--- start EXTRACT PROVIDED ---
# Very noobi question in Java



## Flash (Apr 20, 2011)

So, I'm doing some sample exercises, and I have no idea why there is a compiler error on line 6

public class Awake {
	public void Awake(String time){
		System.out.println(“Time is “+time);
	}
	public static void main(String[] args){
		Awake a = new Awake(“up!”); //ERROR HERE
	}
}

Please enlighten me.
Thanks


----------



## Kreij (Apr 20, 2011)

What's the compiler error?


----------



## Flash (Apr 20, 2011)

Cannot find symbol, constructor Awake.


----------



## Kreij (Apr 20, 2011)

I'm not a Java expert but try removing the "void" in the constructor.

public class Awake
{
public Awake(string time)
{
...
}
}

Make sure you have everything included to handle the System.out.println call too.
I could be wrong. :/

I really need to brush up on my Java.


----------



## Flash (Apr 20, 2011)

Wow, don't I suck.

Yep, void is a return type, and making it void transforms the constructor into an ordinary method.

Thanks. Should've noticed that.


----------



## Kreij (Apr 20, 2011)

You don't suck, Flash. Overlooking things like that happen all the time.
I haven't programmed in Java in years and was just going by my C# experience. DOH !!
I guess for me, even a blind squirrel finds a nut once in awhile.


----------



## 3870x2 (Apr 20, 2011)

Kreij said:


> You don't suck, Flash. Overlooking things like that happen all the time.
> I haven't programmed in Java in years and was just going by my C# experience. DOH !!
> I guess for me, even a blind squirrel finds a nut once in awhile.



Kreij makes everyone feel like they suck, he solved a problem in a language that he didn't even know 

Legend has it that Kreij developed the C language.

Historians maintain that the project was stolen from him.


----------



## Kreij (Apr 20, 2011)

Thanks for the laugh, 3870, but there are a lot of great coders here on TPU who make me look stupid in the languages I've not used in quite some time (like C++ and Java).

We all just try to help where we can. 

BTW ... I was going to name it "K" before Dennis Ritchie stole the code and named it "C".


----------
--- end EXTRACT PROVIDED ---
--- start RECORDS ---
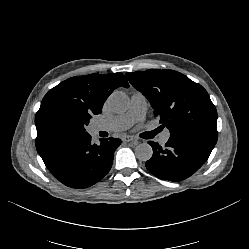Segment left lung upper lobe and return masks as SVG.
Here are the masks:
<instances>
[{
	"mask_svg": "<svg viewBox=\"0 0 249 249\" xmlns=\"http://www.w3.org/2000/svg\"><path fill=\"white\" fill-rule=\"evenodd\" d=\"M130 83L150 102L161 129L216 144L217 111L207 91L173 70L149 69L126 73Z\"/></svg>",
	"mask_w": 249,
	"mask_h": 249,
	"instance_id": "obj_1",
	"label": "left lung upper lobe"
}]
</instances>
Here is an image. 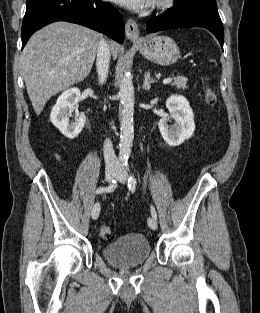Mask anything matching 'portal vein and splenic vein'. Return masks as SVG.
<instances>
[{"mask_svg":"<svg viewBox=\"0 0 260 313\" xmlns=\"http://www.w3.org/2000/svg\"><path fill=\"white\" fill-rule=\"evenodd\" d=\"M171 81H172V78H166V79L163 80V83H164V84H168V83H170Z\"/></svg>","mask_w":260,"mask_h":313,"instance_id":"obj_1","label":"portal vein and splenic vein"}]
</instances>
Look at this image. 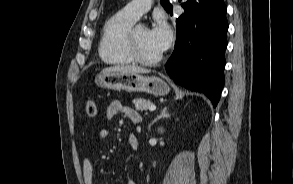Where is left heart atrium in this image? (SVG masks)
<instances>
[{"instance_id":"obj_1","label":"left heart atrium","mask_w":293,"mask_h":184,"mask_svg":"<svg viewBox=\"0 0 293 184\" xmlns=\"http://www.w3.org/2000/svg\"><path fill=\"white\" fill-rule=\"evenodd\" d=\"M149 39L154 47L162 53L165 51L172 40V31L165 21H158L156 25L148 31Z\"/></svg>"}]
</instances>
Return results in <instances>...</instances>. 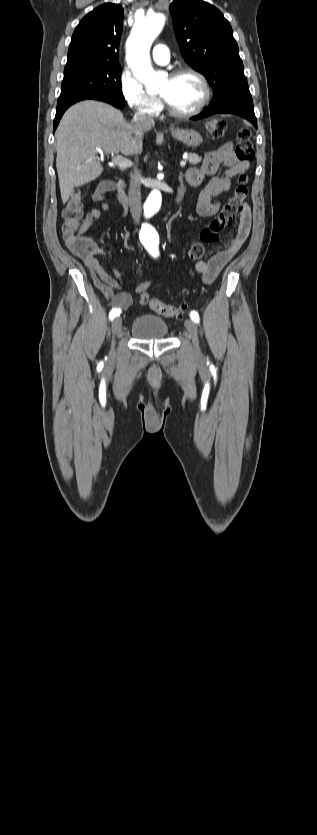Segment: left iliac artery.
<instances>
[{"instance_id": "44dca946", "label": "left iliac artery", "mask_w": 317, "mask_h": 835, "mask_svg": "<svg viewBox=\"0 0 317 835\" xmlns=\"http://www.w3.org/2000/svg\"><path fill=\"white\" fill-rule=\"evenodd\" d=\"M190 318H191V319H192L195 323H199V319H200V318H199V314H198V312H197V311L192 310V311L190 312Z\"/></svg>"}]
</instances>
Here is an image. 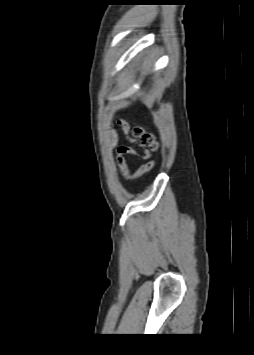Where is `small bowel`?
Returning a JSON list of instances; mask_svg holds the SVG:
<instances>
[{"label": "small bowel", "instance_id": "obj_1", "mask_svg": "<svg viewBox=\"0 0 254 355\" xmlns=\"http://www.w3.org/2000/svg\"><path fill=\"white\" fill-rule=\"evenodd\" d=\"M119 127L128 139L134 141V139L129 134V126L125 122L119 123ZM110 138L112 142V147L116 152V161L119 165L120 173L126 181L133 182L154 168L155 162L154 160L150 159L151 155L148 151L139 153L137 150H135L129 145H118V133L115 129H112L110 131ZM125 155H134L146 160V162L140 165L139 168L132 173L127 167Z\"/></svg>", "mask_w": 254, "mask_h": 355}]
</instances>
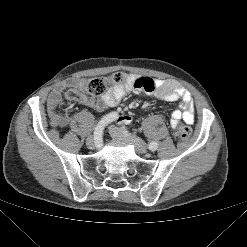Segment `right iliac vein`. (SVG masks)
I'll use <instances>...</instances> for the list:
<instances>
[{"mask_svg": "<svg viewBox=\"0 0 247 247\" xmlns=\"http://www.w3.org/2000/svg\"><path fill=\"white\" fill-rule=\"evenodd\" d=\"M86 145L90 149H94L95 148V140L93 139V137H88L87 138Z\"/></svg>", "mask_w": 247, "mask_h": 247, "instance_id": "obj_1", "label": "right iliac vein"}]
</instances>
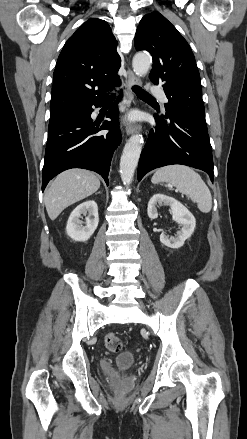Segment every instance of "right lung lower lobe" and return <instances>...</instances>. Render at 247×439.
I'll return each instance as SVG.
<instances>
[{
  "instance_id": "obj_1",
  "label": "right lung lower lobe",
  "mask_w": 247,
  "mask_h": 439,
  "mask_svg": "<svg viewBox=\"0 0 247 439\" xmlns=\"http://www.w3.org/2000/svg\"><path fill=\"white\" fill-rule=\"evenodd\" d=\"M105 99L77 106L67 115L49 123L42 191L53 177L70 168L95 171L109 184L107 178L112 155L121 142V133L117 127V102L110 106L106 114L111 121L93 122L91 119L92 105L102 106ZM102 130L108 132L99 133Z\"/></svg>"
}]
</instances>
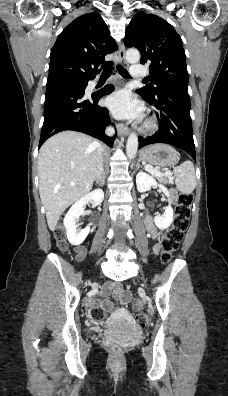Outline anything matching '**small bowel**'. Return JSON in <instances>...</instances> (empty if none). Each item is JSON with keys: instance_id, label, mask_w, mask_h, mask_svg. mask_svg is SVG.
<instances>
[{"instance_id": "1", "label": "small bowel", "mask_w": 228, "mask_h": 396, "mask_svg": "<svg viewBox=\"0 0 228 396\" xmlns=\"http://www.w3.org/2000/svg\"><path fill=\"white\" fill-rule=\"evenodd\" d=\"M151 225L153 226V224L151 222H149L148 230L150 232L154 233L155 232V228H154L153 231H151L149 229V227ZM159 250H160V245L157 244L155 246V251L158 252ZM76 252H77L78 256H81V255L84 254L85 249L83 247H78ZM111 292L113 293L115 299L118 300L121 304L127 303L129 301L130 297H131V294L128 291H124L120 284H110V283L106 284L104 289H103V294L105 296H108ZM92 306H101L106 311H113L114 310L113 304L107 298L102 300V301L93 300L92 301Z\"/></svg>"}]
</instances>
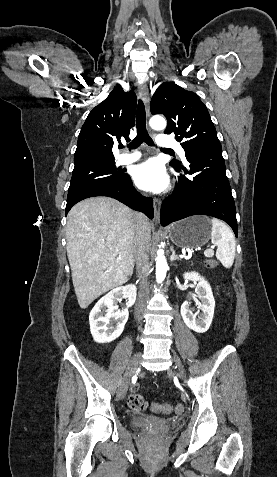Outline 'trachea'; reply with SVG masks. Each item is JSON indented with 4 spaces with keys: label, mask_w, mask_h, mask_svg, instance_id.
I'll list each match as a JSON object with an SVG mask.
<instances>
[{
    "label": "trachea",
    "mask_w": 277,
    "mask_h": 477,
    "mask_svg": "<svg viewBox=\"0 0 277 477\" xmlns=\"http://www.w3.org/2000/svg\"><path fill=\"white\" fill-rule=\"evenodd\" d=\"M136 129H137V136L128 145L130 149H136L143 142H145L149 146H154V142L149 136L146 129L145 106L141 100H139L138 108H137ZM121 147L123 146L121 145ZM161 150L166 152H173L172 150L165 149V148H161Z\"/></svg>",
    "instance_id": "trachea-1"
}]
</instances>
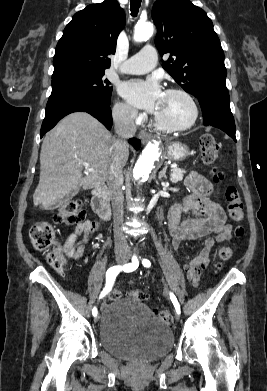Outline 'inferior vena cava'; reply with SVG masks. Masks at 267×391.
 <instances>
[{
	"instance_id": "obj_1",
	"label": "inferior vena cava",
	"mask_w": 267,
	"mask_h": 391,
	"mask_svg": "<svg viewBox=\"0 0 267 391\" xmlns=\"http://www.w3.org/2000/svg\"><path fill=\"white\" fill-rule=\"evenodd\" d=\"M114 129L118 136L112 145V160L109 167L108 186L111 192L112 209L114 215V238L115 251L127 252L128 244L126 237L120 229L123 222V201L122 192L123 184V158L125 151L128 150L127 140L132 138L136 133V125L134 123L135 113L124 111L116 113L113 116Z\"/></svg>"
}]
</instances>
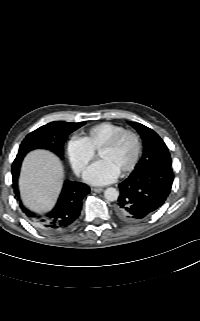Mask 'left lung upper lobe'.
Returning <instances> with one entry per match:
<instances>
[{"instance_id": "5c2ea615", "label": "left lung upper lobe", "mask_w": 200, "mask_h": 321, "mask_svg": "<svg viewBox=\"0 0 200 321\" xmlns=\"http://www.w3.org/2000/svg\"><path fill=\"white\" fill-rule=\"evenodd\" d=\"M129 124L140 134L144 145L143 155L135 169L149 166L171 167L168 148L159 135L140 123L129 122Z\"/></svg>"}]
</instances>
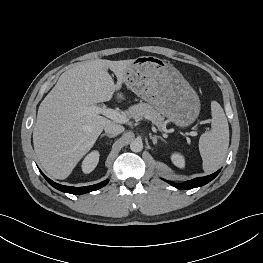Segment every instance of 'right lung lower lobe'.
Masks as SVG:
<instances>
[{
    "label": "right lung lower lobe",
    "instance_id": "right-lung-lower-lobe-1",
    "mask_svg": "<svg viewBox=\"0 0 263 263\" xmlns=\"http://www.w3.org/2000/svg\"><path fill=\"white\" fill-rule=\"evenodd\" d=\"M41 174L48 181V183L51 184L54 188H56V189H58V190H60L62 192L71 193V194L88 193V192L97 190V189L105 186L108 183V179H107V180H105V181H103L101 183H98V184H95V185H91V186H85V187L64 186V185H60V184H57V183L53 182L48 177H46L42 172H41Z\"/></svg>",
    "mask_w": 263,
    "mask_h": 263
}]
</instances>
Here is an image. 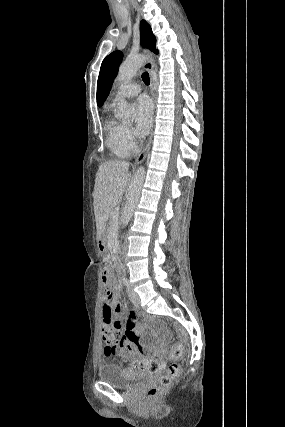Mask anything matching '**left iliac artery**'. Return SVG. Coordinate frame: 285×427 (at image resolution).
--- end RECORDS ---
__SET TASKS__:
1 – Answer these about the Java forum thread:
(a) What error message did Flash report for the marked line?
(b) Which word did Kreij suggest removing from the constructor?
(c) What name was Kreij going to give the language before it was named "C"?
2 – Copy the Java forum thread from "Thanks for the" up to and including "where we can.", replacing "coders" with "programmers".

__THE SOLUTIONS__:
1 –
(a) Cannot find symbol, constructor Awake.
(b) void
(c) K

2 –
Thanks for the laugh, 3870, but there are a lot of great programmers here on TPU who make me look stupid in the languages I've not used in quite some time (like C++ and Java).

We all just try to help where we can.